* _OPDRACHT A_
Neem de gegevens die na de leestekst volgen regel voor regel letterlijk over. Laat de afbeeldingen daarbij weg.
--
Onderbouwing

Waarom een didactiek

Om goed schrijfonderwijs te kunnen geven moet de leerkracht beschikken over een aantal vaardigheden. Deze zijn gekoppeld aan de vijf fasen van het schrijfproces (Paus, 2018). Uit de analyse is duidelijk geworden dat de leerkrachten van De Stappen nog niet over de benodigde leerkrachtvaardigheden beschikken. Dit is een voorwaarde om een goede schrijfinstructie te kunnen geven (Paus, 2018). Om deze reden is de keuze gemaakt om een didactiek te ontwikkelen. Een didactiek is namelijk een onderdeel van de pedagogiek. Het behandelt de regels en de kunst van het onderwijzen. Een didactiek geeft de leerkracht handvatten voor het motiveren van de leerlingen en het opbouwen van hun lessen (NCOI, 2021). Een didactiek is de wetenschappelijke bezinning op het didactisch handelen van de leraar. Het didactisch handelen bestaat uit het voorbereiden, geven en evalueren van lessen (Bonset, 2021). Een methode was geen oplossing, want dit vergroot het probleem, omdat alles al doordacht en uitgewerkt is voor de leerkracht. Zij hoeven de les enkel nog uit te voeren. Uiteindelijk schakelt dit het denken en de expertise van de leerkrachten steeds meer uit. De leerkrachtvaardigheden als leerlijnkennis en inzicht op samenhang van de leerstof worden dan verwaarloosd (Karels, 2020). Om deze reden werkt een methode mijn onderzoeksdoel tegen. Ik wil de leerkrachten juist activeren om zich te verdiepen in schrijfonderwijs en welke leerkrachtvaardigheden daarbij horen. Het gebruik van een didactiek ondersteunt in het activeren van de leerkracht, doordat de leerkrachten zich gaan verdiepen in het didactisch handelen waarin zij tekortkomen, hierdoor zien ze in op welke vlakken ze tekort zijn gekomen.
--
* _OPDRACHT B_
Beantwoord de volgende vragen over de leestekst hierboven.
(i) Aan hoeveel fasen van het schrijfproces zijn de leerkrachtvaardigheden gekoppeld?
(ii) Waaruit bestaat het didactisch handelen volgens Bonset (2021)?
(iii) Welke leerkrachtvaardigheden worden volgens Karels (2020) verwaarloosd als er een methode wordt gebruikt?
--
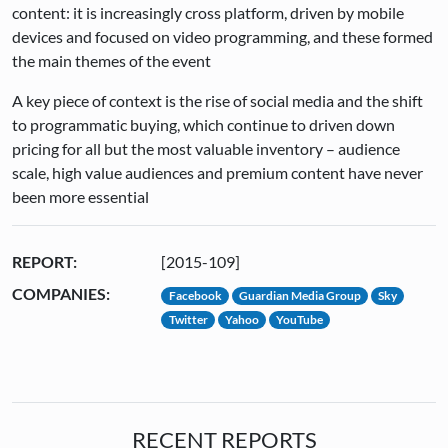
content: it is increasingly cross platform, driven by mobile
devices and focused on video programming, and these formed
the main themes of the event
A key piece of context is the rise of social media and the shift
to programmatic buying, which continue to driven down
pricing for all but the most valuable inventory – audience
scale, high value audiences and premium content have never
been more essential
REPORT:
[2015-109]
COMPANIES:
Facebook
Guardian Media Group
Sky
Twitter
Yahoo
YouTube
RECENT REPORTS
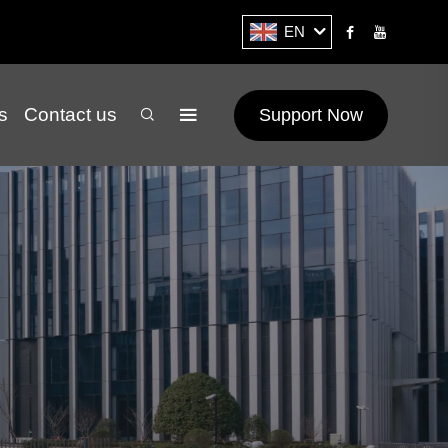
EN
s
Contact us
Support Now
--
* _UITWERKING A_
content: it is increasingly cross platform, driven by mobile
devices and focused on video programming, and these formed
the main themes of the event
A key piece of context is the rise of social media and the shift
to programmatic buying, which continue to driven down
pricing for all but the most valuable inventory – audience
scale, high value audiences and premium content have never
been more essential
REPORT:
[2015-109]
COMPANIES:
Facebook
Guardian Media Group
Sky
Twitter
Yahoo
YouTube
RECENT REPORTS
EN
s
Contact us
Support Now

* _UITWERKING B_
(i) Aan vijf fasen.
(ii) Uit het voorbereiden, geven en evalueren van lessen.
(iii) Leerlijnkennis en inzicht op samenhang van de leerstof.